Shares in Europe's leading airline groups - including Ryanair and Aer Lingus-owner IAG - plummeted on the back of a profit warning from German carrier Lufthansa.
Late on Sunday, Lufthansa forecast annual earnings, before interest and tax, of between €2bn and €2.4bn. That was down on the previously targeted range of between €2.4bn and €3bn. Lower fare prices and higher fuel costs have compounded the effect of losses at its budget subsidiary Eurowings, the German airline group said.
“Yields in the European short-haul market, in particular in the group’s home markets, Germany and Austria, are affected by sustained overcapacities caused by carriers willing to accept significant losses to expand their market share,” Lufthansa said.
European airlines are locked in a battle for supremacy, with a surfeit of seats holding down revenues and higher fuel costs adding to the pressure. A number of smaller airlines have collapsed over the past two years.
Lufthansa cited falling revenue from its Eurowings budget business as a key reason for the profit warning.
“The group expects the European market to remain challenging at least for the remainder of 2019,” it said.
It also pointed to high jet fuel costs, which it said could exceed last year’s figure by 550 million euros, despite a recent fall in crude oil prices.
Lufthansa shares tumbled by close to 12% on the back of its announcement and European rivals also felt the heat.
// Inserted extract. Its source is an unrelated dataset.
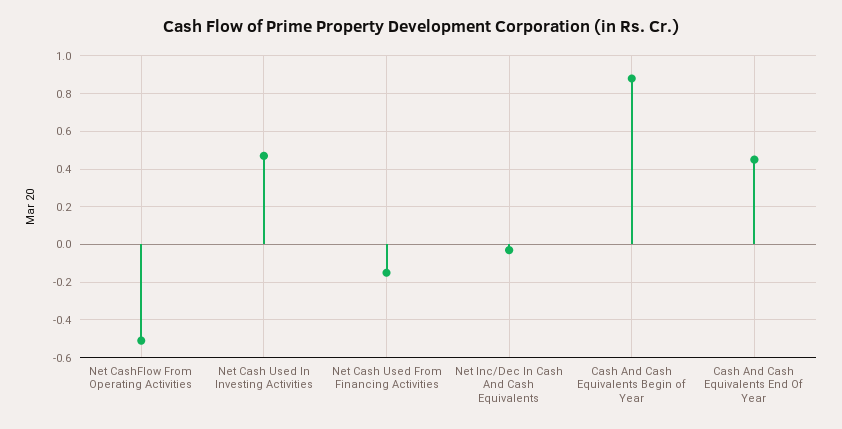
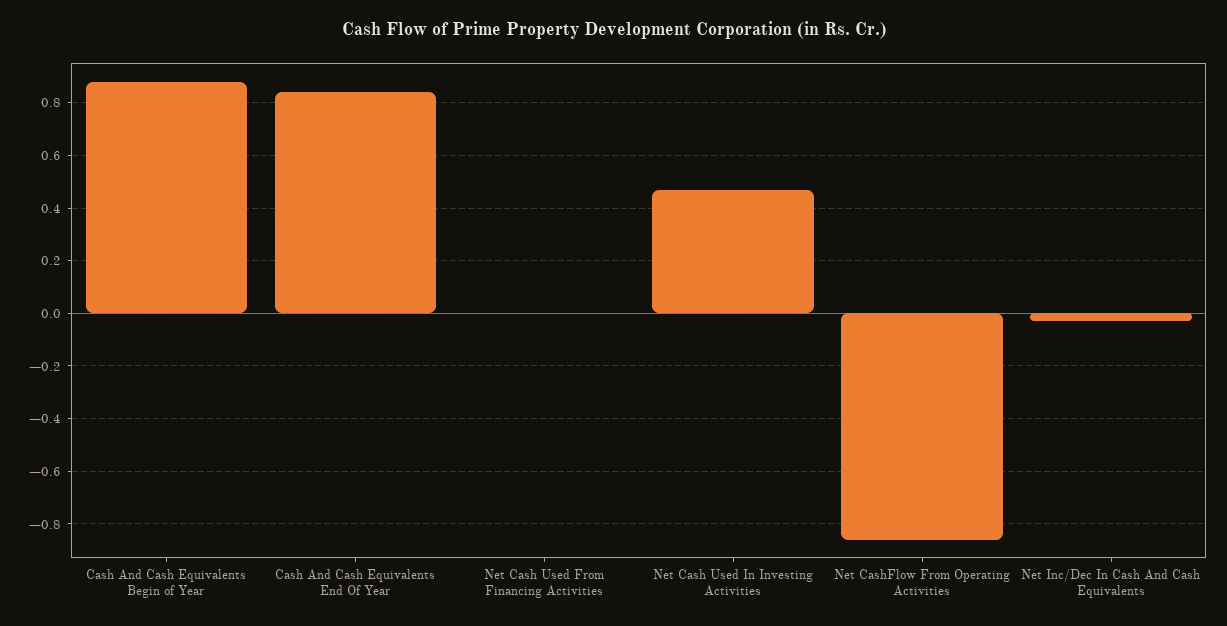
Net CashFlow From Operating Activities: -0.5 -> -0.85
Net Cash Used From Financing Activities: -0.15 -> 0
Cash And Cash Equivalents End Of Year: 0.45 -> 0.85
Ryanair shares fell by 4.4%, with Aer Lingus and British Airways-owner IAG down 2.2%. Air France-KLM fell 4.5% and EasyJet was also down by over 4%.
"Despite a strong performance in long haul, the price deterioration in Europe, caused by market-wide overcapacities and aggressively growing low-cost competitors, has led to Lufthansa lowering guidance," said Davy analyst Stephen Furlong.
Ryanair boss Michael O’Leary last month warned of the impact of what he called “attritional fare wars” and said four or five European airlines were likely to emerge as the winners in the sector.
Earlier this month global airlines slashed a widely watched industry profit forecast by 21%.